-- Source passage --
******************************
How do people get to this clandestine Archipelago? Hour by hour planes fly there, ships steer their course there, and trains thunder off to it—but all with nary a mark on them to tell of their destination. And at ticket windows or at travel bureaus for Soviet or foreign tourists the employees would be astounded if you were to ask for a ticket to go there. They know nothing and they’ve never heard of the Archipelago as a whole or of any one of its innumerable islands.
Those who go to the Archipelago to administer it get there via the training schools of the Ministry of Internal Affairs.
Those who go there to be guards are conscripted via the military conscription centers.
And those who, like you and me, dear reader, go there to die, must get there solely and compulsorily via arrest.
Arrest! Need it be said that it is a breaking point in your life, a bolt of lightning which has scored a direct hit on you? That it is an unassimilable spiritual earthquake not every person can cope with, as a result of which people often slip into insanity?
The Universe has as many different centers as there are living beings in it. Each of us is a center of the Universe, and that Universe is shattered when they hiss at you: “You are under arrest.”
If you are arrested, can anything else remain unshattered by this cataclysm?
But the darkened mind is incapable of embracing these displacements in our universe, and both the most sophisticated and the veriest simpleton among us, drawing on all life’s experience, can gasp out only: “Me? What for?”
And this is a question which, though repeated millions and millions of times before, has yet to receive an answer.
Arrest is an instantaneous, shattering thrust, expulsion, somersault from one state into another.
We have been happily borne—or perhaps have unhappily dragged our weary way—down the long and crooked streets of our lives, past all kinds of walls and fences made of rotting wood, rammed earth, brick, concrete, iron railings. We have never given a thought to what lies behind them. We have never tried to penetrate them with our vision or our understanding. But there is where the Gulag country begins, right next to us, two yards away from us. In addition, we have failed to notice an enormous number of closely fitted, well-disguised doors and gates in these fences. All those gates were prepared for us, every last one! And all of a sudden the fateful gate swings quickly open, and four white male hands, unaccustomed to physical labor but nonetheless strong and tenacious, grab us by the leg, arm, collar, cap, ear, and drag us in like a sack, and the gate behind us, the gate to our past life, is slammed shut once and for all.
That’s all there is to it! You are arrested!
And you’ll find nothing better to respond with than a lamblike bleat: “Me? What for?”
That’s what arrest is: it’s a blinding flash and a blow which shifts the present instantly into the past and the impossible into omnipotent actuality.
******************************
-- Dataset --
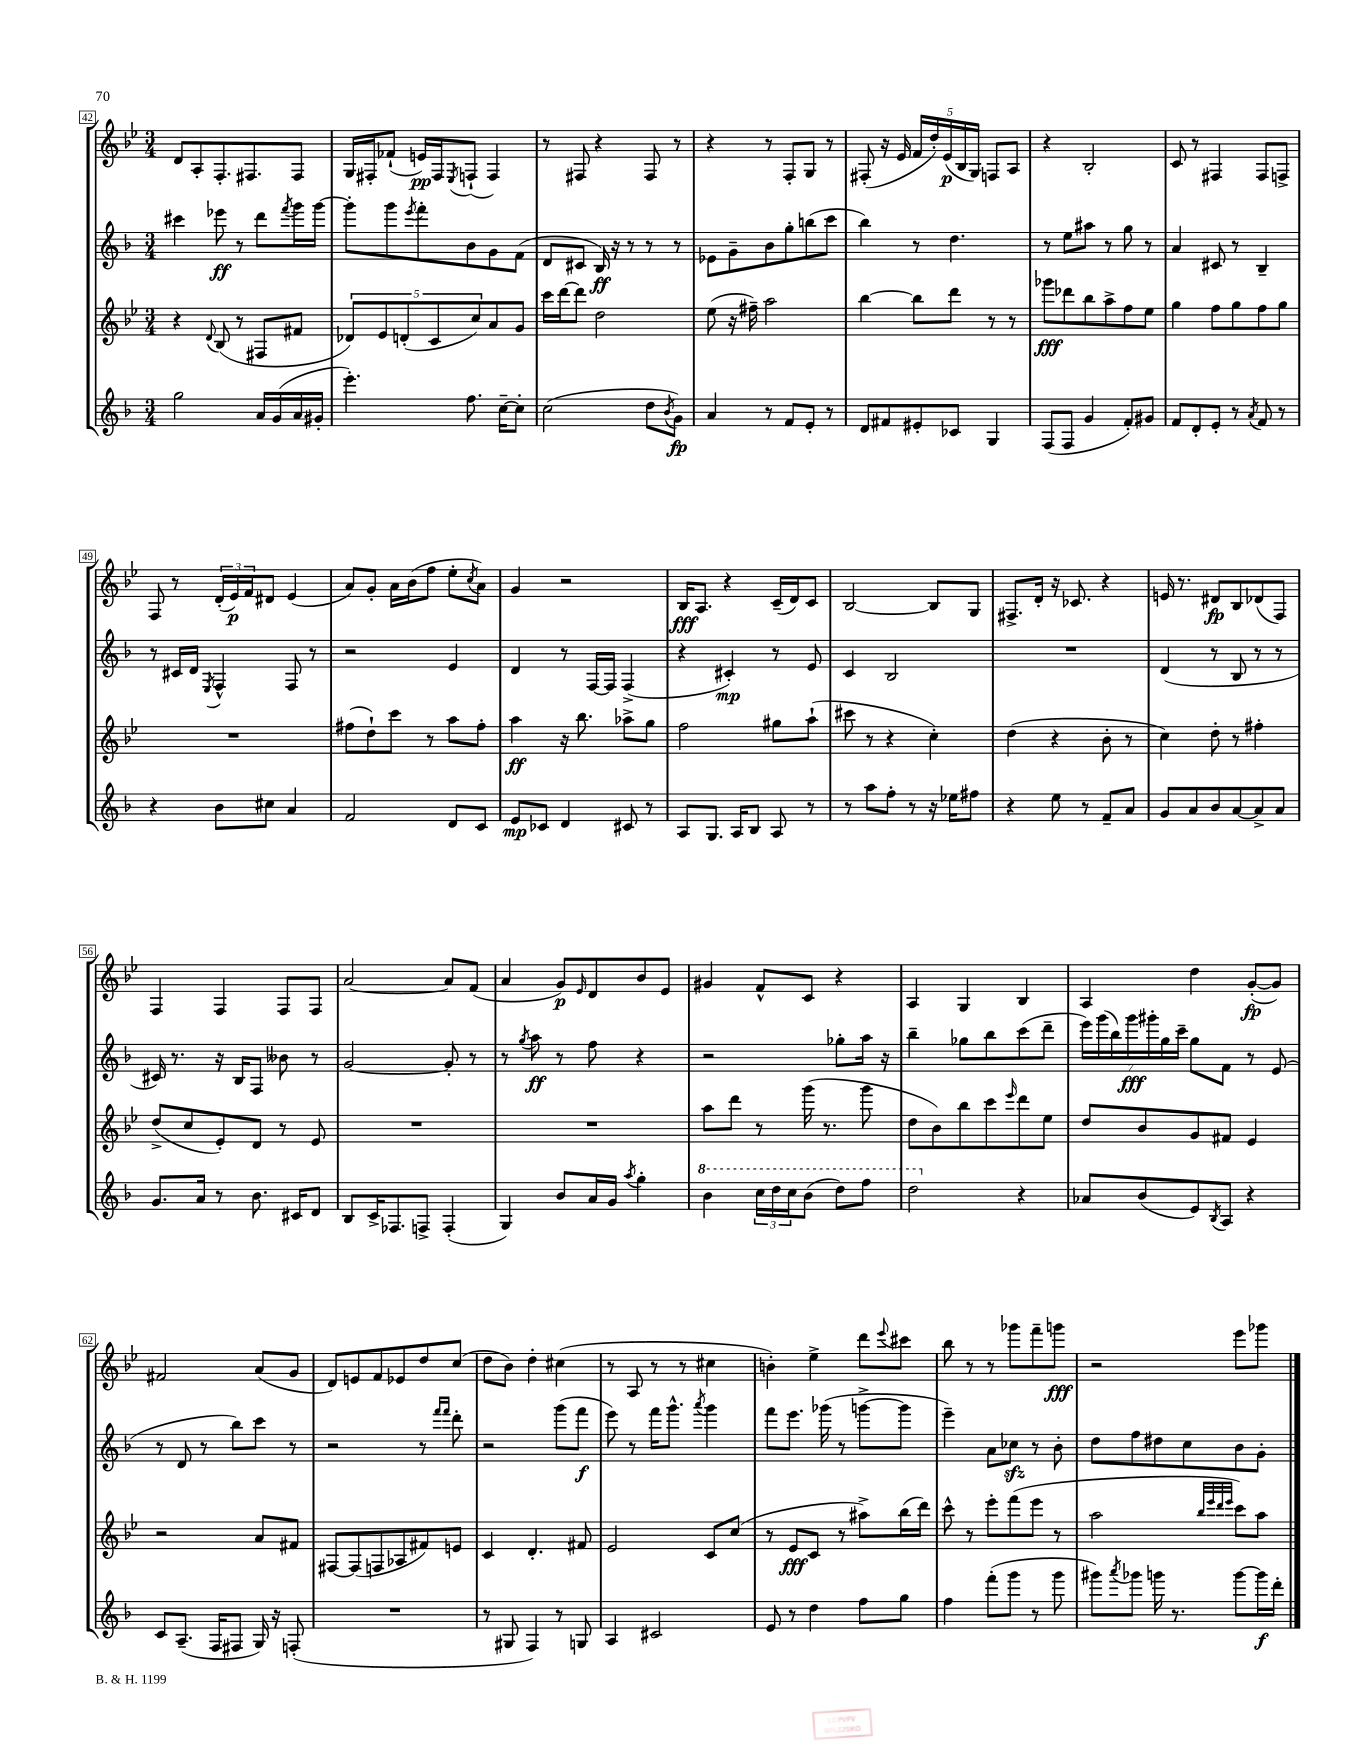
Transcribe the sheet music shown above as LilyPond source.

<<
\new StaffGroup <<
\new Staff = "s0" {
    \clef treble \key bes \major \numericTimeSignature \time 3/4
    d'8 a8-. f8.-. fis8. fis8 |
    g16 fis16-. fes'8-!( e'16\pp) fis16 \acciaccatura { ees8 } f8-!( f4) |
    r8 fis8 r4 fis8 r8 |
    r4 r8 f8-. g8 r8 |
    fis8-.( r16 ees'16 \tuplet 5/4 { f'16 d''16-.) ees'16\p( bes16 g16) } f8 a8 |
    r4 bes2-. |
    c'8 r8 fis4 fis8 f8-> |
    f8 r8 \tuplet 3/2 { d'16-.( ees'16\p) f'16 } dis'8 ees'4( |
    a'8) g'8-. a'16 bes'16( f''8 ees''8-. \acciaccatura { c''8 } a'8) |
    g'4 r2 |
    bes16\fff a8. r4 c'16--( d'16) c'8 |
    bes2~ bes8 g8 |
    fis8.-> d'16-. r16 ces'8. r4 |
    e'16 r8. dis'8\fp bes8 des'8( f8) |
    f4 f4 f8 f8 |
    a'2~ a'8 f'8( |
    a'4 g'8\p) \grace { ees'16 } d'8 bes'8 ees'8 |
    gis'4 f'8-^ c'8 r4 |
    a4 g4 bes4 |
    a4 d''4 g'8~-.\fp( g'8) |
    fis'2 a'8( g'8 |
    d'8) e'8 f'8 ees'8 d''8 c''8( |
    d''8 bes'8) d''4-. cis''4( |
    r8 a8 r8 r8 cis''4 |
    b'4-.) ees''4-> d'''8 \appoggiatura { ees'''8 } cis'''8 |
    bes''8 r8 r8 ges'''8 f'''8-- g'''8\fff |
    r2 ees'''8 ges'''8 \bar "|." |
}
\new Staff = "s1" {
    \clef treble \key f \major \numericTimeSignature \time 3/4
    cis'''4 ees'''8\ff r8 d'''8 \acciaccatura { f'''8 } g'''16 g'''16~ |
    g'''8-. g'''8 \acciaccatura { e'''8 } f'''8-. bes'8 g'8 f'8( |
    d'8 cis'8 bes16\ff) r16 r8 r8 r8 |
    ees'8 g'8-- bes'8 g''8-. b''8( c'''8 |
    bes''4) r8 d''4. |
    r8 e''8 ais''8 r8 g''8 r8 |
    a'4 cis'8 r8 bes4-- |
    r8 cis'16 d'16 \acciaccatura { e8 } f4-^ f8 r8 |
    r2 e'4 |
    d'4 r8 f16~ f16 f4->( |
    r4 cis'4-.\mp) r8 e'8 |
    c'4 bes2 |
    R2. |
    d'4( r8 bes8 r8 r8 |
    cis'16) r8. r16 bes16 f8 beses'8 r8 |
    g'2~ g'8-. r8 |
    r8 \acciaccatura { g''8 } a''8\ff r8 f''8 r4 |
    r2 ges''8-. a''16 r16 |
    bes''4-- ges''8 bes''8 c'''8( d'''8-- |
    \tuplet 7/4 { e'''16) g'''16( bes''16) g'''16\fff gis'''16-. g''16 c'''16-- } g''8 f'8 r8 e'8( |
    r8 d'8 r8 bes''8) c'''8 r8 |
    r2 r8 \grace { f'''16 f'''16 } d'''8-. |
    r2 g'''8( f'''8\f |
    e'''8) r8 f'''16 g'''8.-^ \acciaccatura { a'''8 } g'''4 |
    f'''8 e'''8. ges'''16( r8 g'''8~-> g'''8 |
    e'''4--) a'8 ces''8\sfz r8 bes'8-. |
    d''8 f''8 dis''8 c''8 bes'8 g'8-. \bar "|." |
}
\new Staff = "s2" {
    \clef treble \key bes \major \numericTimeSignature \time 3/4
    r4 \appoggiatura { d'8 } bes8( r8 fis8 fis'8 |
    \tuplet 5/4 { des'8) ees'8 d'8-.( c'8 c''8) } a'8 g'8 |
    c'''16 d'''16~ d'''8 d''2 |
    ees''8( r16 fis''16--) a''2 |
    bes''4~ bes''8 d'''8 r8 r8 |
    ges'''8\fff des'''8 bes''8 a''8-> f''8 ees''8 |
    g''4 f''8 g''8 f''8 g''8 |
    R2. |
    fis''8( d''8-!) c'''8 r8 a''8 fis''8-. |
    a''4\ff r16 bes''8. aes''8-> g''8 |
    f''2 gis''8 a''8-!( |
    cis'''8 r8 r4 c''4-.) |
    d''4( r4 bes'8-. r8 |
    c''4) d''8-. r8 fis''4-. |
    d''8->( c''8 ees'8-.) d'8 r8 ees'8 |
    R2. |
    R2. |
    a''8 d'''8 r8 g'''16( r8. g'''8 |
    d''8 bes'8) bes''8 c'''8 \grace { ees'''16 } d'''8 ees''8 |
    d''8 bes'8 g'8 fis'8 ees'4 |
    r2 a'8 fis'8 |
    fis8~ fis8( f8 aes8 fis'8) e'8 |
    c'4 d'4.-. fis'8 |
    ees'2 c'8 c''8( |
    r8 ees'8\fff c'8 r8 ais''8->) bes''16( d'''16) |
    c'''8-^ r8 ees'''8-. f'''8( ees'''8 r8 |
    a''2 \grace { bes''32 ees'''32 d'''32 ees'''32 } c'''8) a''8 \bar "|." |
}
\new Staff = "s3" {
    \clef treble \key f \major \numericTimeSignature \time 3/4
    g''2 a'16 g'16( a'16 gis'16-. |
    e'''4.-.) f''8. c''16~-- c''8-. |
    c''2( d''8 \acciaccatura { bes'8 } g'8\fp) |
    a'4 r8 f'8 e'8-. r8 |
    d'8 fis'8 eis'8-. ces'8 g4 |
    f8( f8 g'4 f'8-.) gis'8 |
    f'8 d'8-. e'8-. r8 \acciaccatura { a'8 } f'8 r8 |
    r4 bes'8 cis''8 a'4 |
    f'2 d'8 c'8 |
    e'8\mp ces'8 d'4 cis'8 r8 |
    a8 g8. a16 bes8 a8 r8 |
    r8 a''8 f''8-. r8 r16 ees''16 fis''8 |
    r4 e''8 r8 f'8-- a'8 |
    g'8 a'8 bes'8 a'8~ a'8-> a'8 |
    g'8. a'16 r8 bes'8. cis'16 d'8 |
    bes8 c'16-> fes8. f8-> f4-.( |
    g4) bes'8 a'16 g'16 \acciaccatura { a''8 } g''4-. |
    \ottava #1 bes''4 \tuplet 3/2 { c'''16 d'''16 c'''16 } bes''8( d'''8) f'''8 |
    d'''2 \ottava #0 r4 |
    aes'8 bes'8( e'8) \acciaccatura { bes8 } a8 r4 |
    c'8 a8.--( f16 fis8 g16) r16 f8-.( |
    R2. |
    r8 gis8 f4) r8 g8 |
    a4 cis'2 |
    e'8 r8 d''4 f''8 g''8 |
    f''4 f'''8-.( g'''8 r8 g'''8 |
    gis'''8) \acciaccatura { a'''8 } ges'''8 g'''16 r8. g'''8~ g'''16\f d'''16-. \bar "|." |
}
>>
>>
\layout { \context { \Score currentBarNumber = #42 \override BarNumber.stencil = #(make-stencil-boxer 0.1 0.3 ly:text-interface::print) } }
******************************
-- To do --
• 1. From the passage on arrest, list every material named for the walls and fences along the streets of our lives.
• 2. Translate this sentence from the passage on arrest into French: "Arrest is an instantaneous, shattering thrust, expulsion, somersault from one state into another."
• 3. Reproduce the portion of the passage on arrest starting at "Those who go there" and ending at "slip into insanity?".

-- Answers for the tasks --
• 1. rotting wood, rammed earth, brick, concrete, iron railings

• 2. L'arrestation est une poussée instantanée et fracassante, une expulsion, une culbute d'un état à un autre.

• 3.
Those who go there to be guards are conscripted via the military conscription centers.
And those who, like you and me, dear reader, go there to die, must get there solely and compulsorily via arrest.
Arrest! Need it be said that it is a breaking point in your life, a bolt of lightning which has scored a direct hit on you? That it is an unassimilable spiritual earthquake not every person can cope with, as a result of which people often slip into insanity?